Borrower Contribution
According to the PAD, the Borrower was to finance US$1,628.1 million (or about 88 percent of total Project cost), comprised of central, local government and beneficiary contributions.The counterpart contribution (comprising central and local governments’ as well as beneficiaries’ contributions) was reduced to US$1,259.6 million at the time of Additional Financing approval (see Table 1 above). The ICR did not explain why this was the case. According to Annex 1 of the ICR (p. 26), the actual Borrower contribution, comprised of central government, local government and beneficiary contributions, amounted to US$1,535.6,or about 122 percent of the reduced estimate, and about 94 percent of the original estimate.

Dates
A six month extension of the Project closing date from June 30, 2011 to December 31, 2011 was approved, together with the Additional Financing, in April 2009, in order “to allow for full disbursement of all funds and final reporting on project impact” (PP for AF, p. 1).

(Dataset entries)
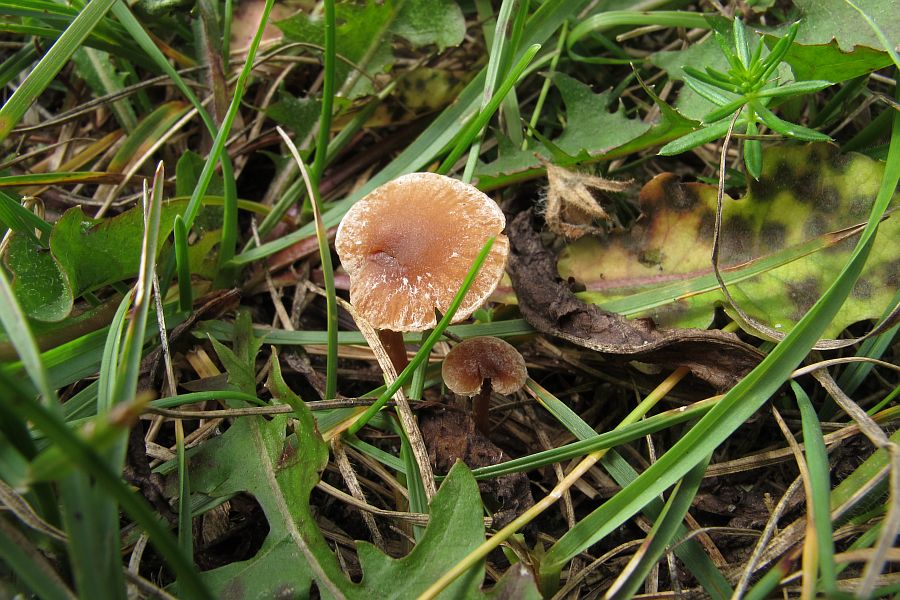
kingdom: Fungi
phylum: Basidiomycota
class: Agaricomycetes
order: Agaricales
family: Tubariaceae
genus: Tubaria
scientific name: Tubaria furfuracea
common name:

● Problem details: According to the project document excerpt, to what date was the Project closing date extended?

● Answer to the problem: December 31, 2011.